"İçtihat Metni"
MAHKEMESİ : Ankara Bölge Adliye Mahkemesi 30. Hukuk Dairesi
SAYISI : 2024/1686 E., 2024/2054 K.
İLK DERECE MAHKEMESİ : Ankara 32. İş Mahkemesi
SAYISI : 2022/413 E., 2024/153 K.
Bölge Adliye Mahkemesi kararı davacı vekili tarafından temyiz edilmekle; kesinlik, süre, temyiz şartı ve diğer usul eksiklikleri yönünden yapılan ön inceleme sonucunda, temyiz dilekçesinin kabulüne karar verildikten ve Tetkik Hâkimi tarafından hazırlanan rapor dinlendikten sonra dosyadaki belgeler incelenip gereği düşünüldü:
I. DAVA
Davacı vekili dava dilekçesinde; müvekkilinin davalı Şirketlerin yurt dışı şantiyelerinde 25.01.1998-16.03.2016 tarihleri arasında ince işler kalfası olarak en son 2.750,00 USD ücret ile çalıştığını, iş sözleşmesinin işveren tarafından haksız ve bildirimsiz şekilde sona erdirildiğini, çalıştığı süre boyunca hak kazanılan işçilik alacaklarının davalılar tarafından ödenmediğini ileri sürerek kıdem tazminatı, ihbar tazminatı, yıllık izin ücreti, fazla çalışma ücreti, hafta tatili ücreti, ulusal bayram ve genel tatil ücreti alacaklarının davalılardan tahsiline karar verilmesini talep etmiştir.
II. CEVAP
1. Davalı ... (Eski ünvanı: ....) vekili; davacının müvekkili Şirket çalışanı olmadığını, davanın husumetten reddi gerektiğini, zamanaşımı def'inde bulunduklarını, davacının talep ettiği alacak kalemlerinin çalıştığı ülke mevzuatına göre değerlendirilmesi gerektiğini, kabul anlamına gelmemek kaydıyla davacının iddia ettiği fahiş ücret miktarının müvekkili Şirket tarafından kabul edilmediğini, aksinin kabulü hâlinde de ücretin brütleştirilmesine itiraz ettiklerini, davacının yurt dışında çalıştığını iddia ettiği dönemde Türkiye’de olup olmadığının, Türkiye’de sigortalı bir işte çalışıp çalışmadığının veya kendi adına ve hesabına Türkiye’de iş görüp görmediğinin araştırılması gerektiğini savunarak davanın reddini istemiştir.

Alıştırma görevleri:
• 1. İçtihat metninin "MAHKEMESİ : Ankara Bölge" sözleriyle başlayıp "E., 2024/153 K." sözlerine kadar süren bölümünü olduğu gibi yineleyin.
• 2. İçtihat metnine göre davacı, davalı Şirketlerin yurt dışı şantiyelerinde hangi görevde çalışmıştır?
• 3. İçtihat metnini kaldığı yerden sürdürün.

Kaynak veriler:
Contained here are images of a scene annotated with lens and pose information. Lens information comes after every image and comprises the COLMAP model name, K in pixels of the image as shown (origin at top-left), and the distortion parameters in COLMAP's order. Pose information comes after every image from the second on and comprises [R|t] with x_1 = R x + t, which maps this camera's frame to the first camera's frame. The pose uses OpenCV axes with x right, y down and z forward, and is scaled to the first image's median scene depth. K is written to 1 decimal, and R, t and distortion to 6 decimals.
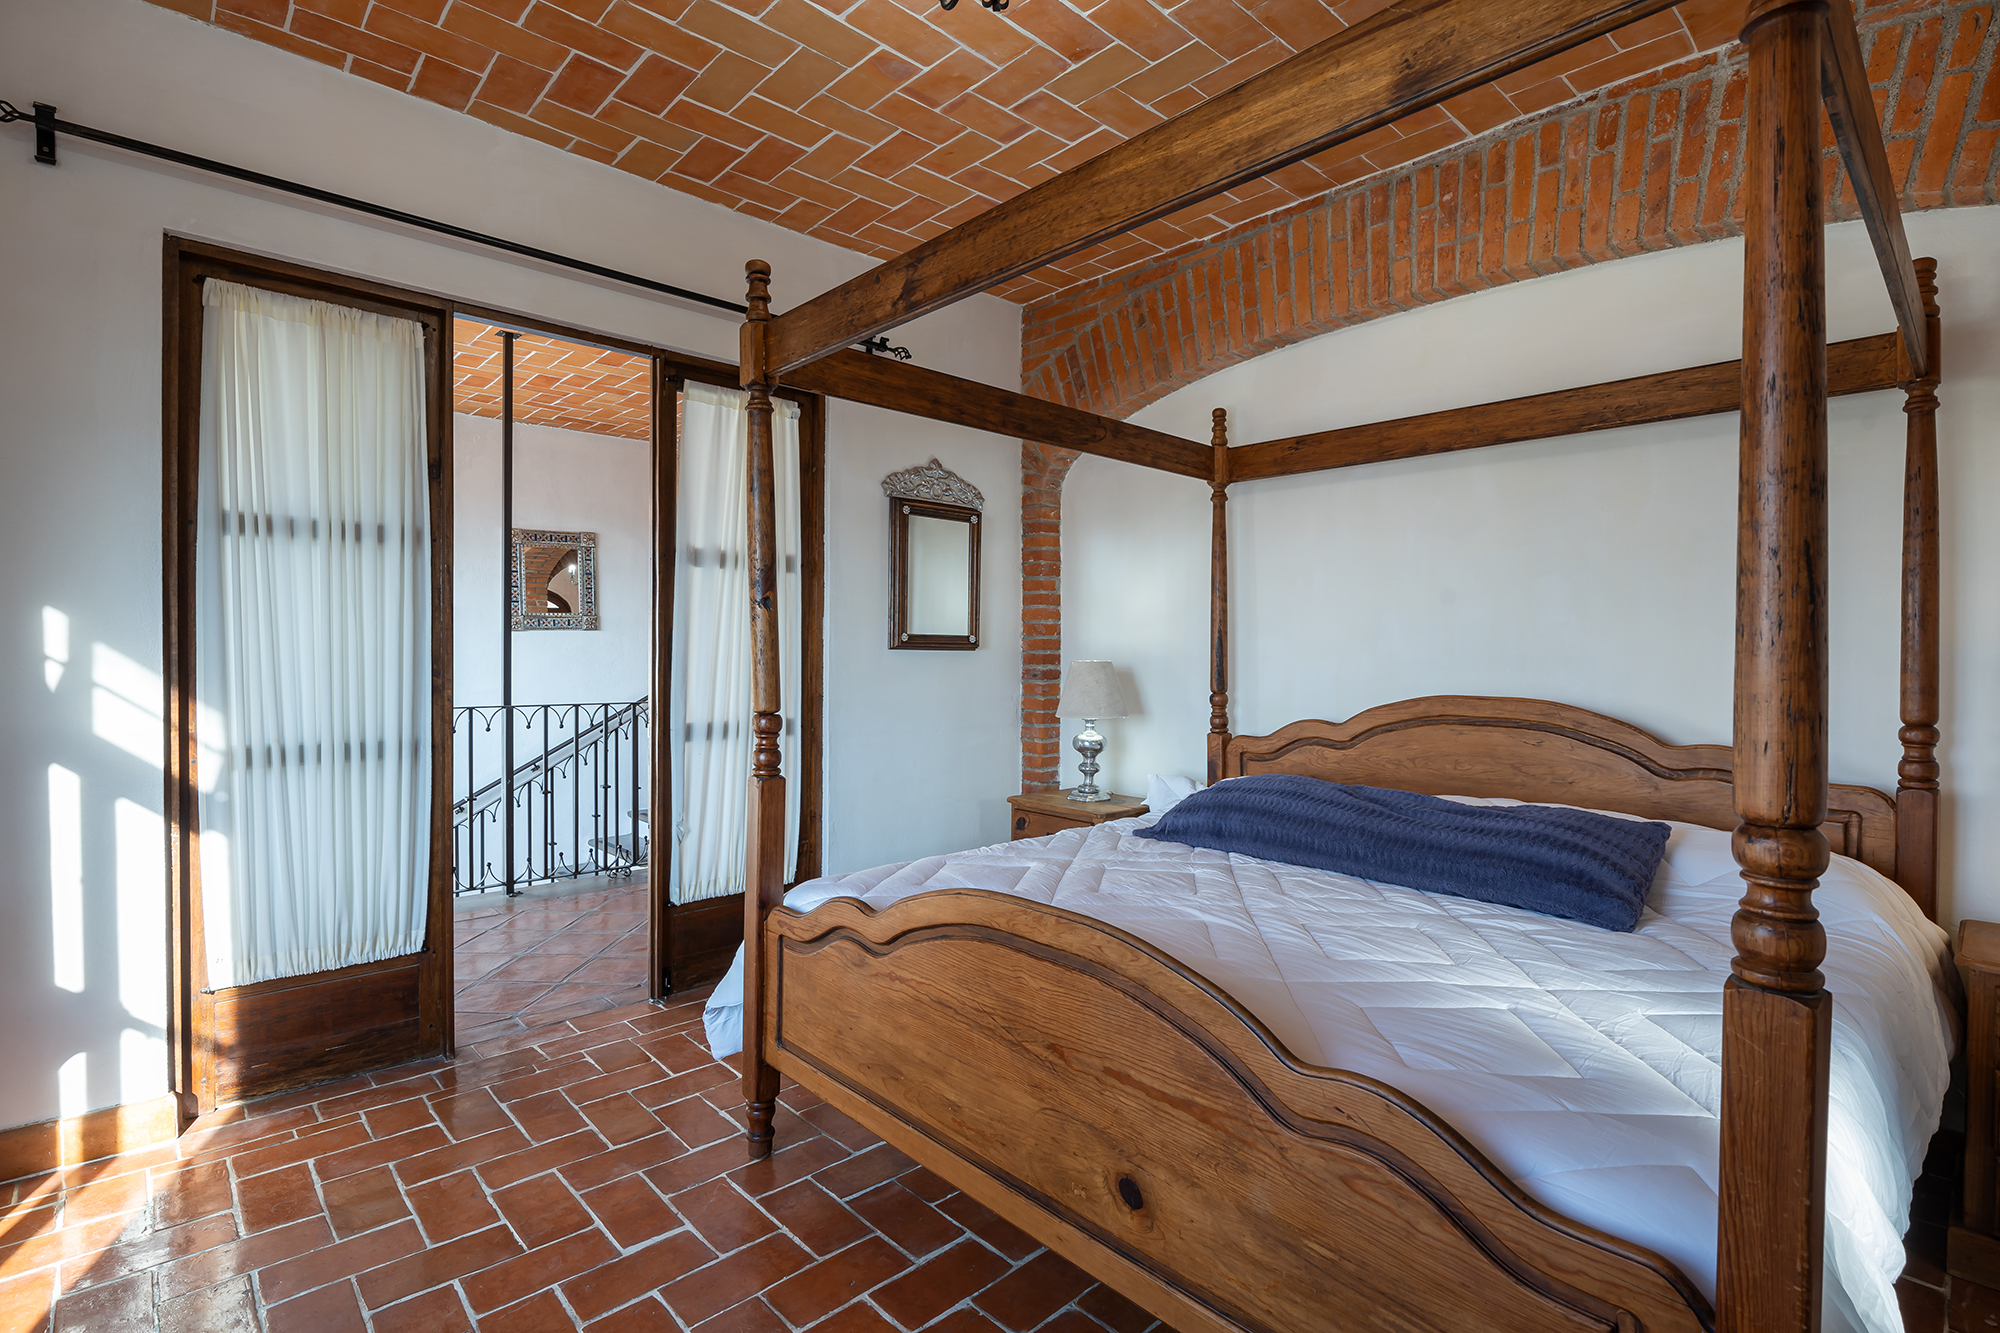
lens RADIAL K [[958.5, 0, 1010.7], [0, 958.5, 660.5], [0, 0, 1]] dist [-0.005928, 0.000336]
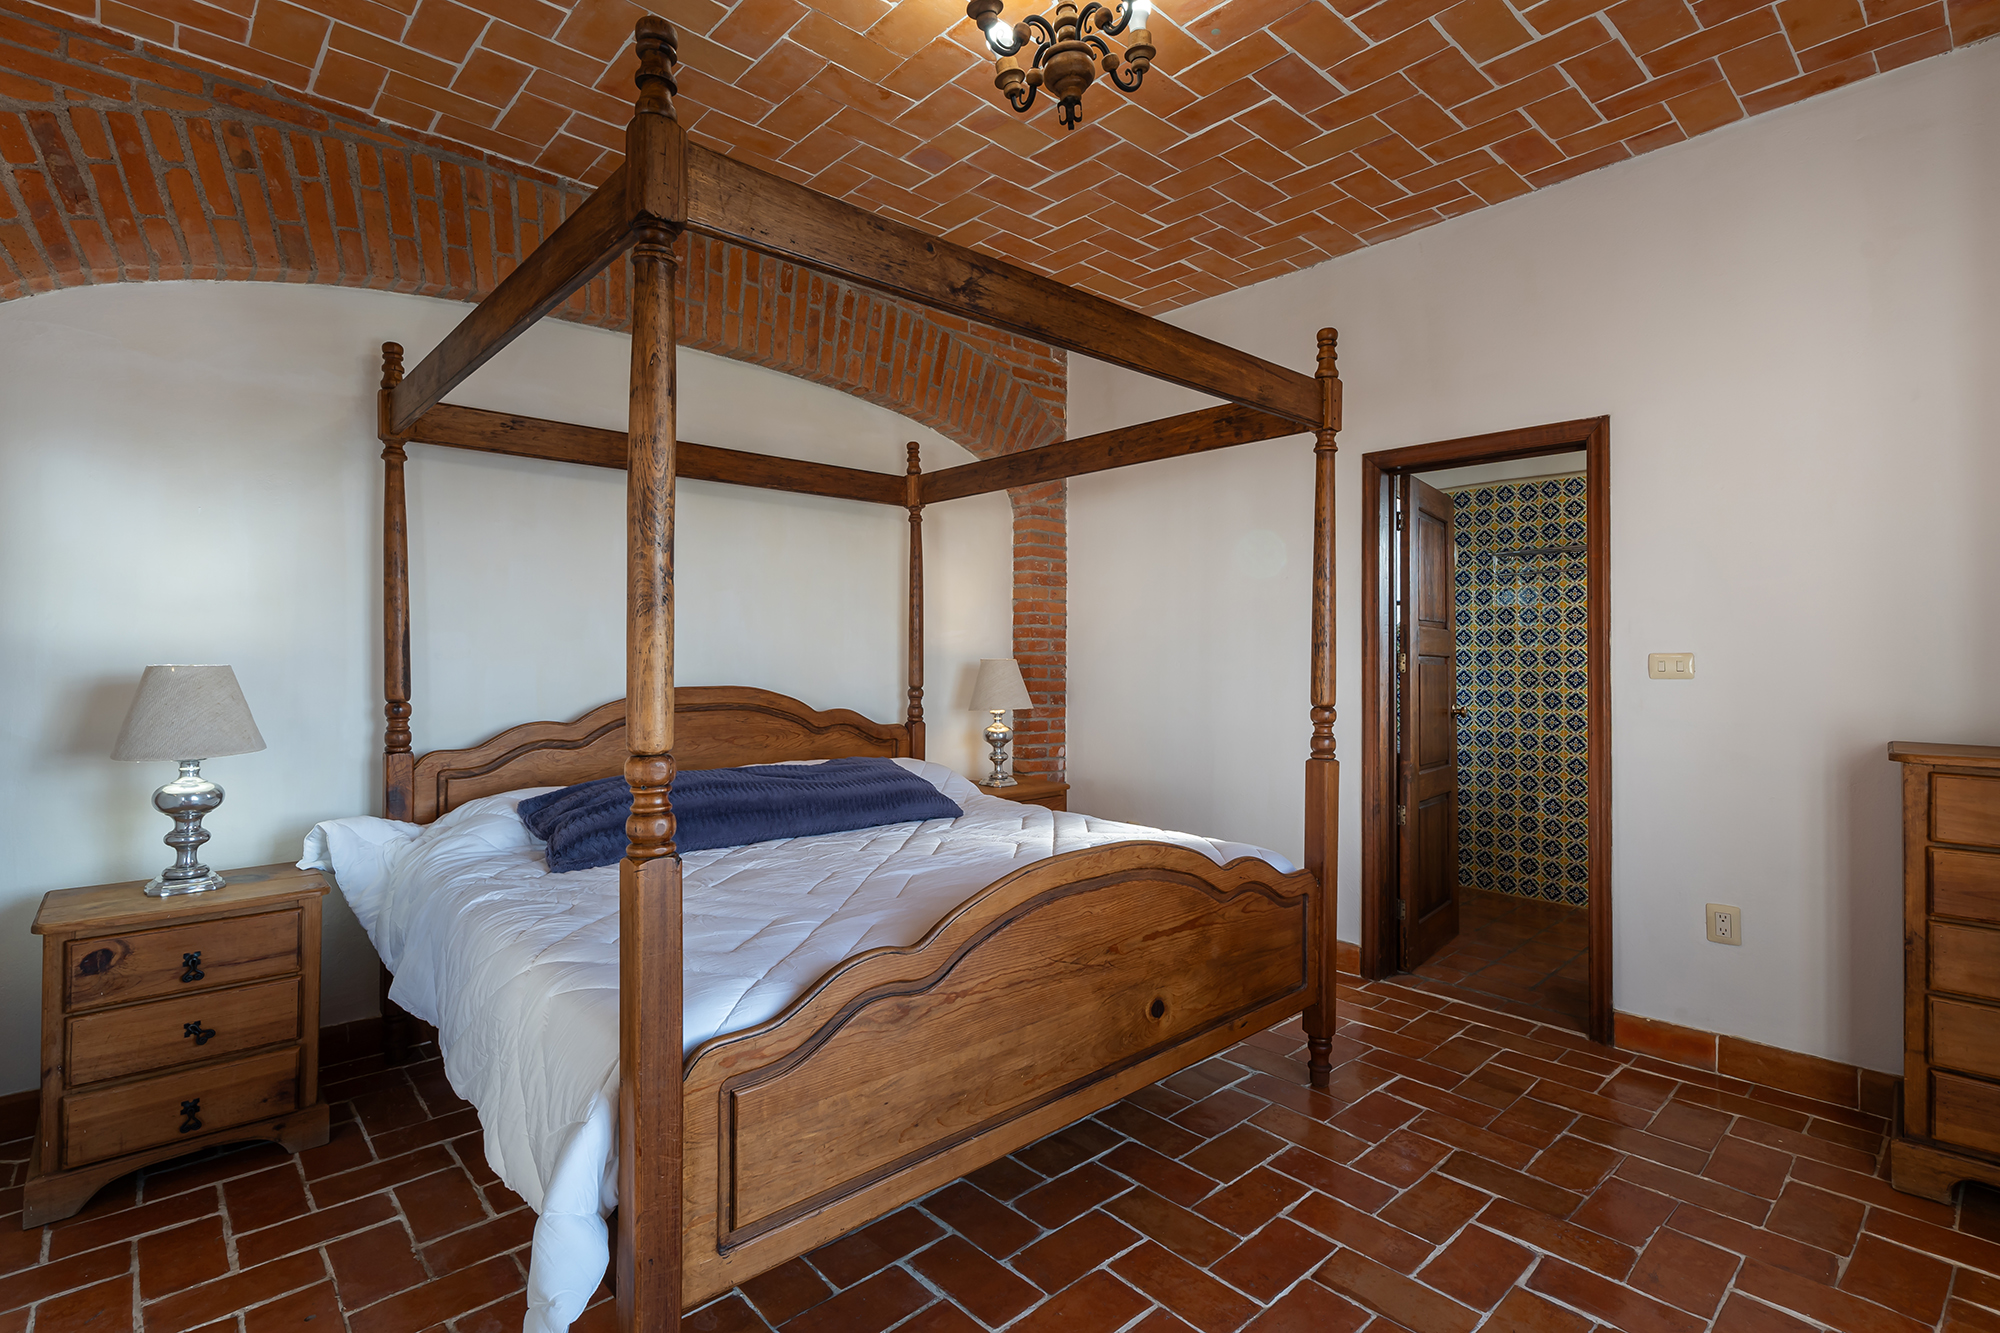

Alıştırma yanıtları:
• 1.
MAHKEMESİ : Ankara Bölge Adliye Mahkemesi 30. Hukuk Dairesi
SAYISI : 2024/1686 E., 2024/2054 K.
İLK DERECE MAHKEMESİ : Ankara 32. İş Mahkemesi
SAYISI : 2022/413 E., 2024/153 K.

• 2. Davacı, ince işler kalfası olarak çalışmıştır.

• 3.
2. Davalı....Uluslararası İnşaat Yatırım Sanayi ve Ticaret AŞ vekili; öncelikle husumet itirazında bulunduklarını, zamanaşımı def'inde bulunduklarını, davacının talep ettiği alacak kalemlerinin çalıştığı ülke mevzuatına göre değerlendirilmesi gerektiğini, kabul anlamına gelmemek kaydıyla davacının iddia ettiği fahiş ücret miktarının müvekkili Şirket tarafından kabul edilmediğini, aksinin kabulü hâlinde de ücretin brütleştirilmesine itiraz ettiklerini, davacının proje bazlı çalıştığı anlaşıldığından infisah eden sözleşme hükümleri gereği davacının kıdem ve ihbar tazminatı taleplerinin reddine karar verilmesi gerektiğini, davacının iddia ettiği çalışma koşullarının hayatın olağan akışına aykırı olduğunu, davacının yurt dışında çalıştığını iddia ettiği dönemde Türkiye’de olup olmadığının, Türkiye’de sigortalı bir işte çalışıp çalışmadığının veya kendi adına ve hesabına Türkiye’de iş görüp görmediğinin araştırılması gerektiğini savunarak davanın reddini istemiştir.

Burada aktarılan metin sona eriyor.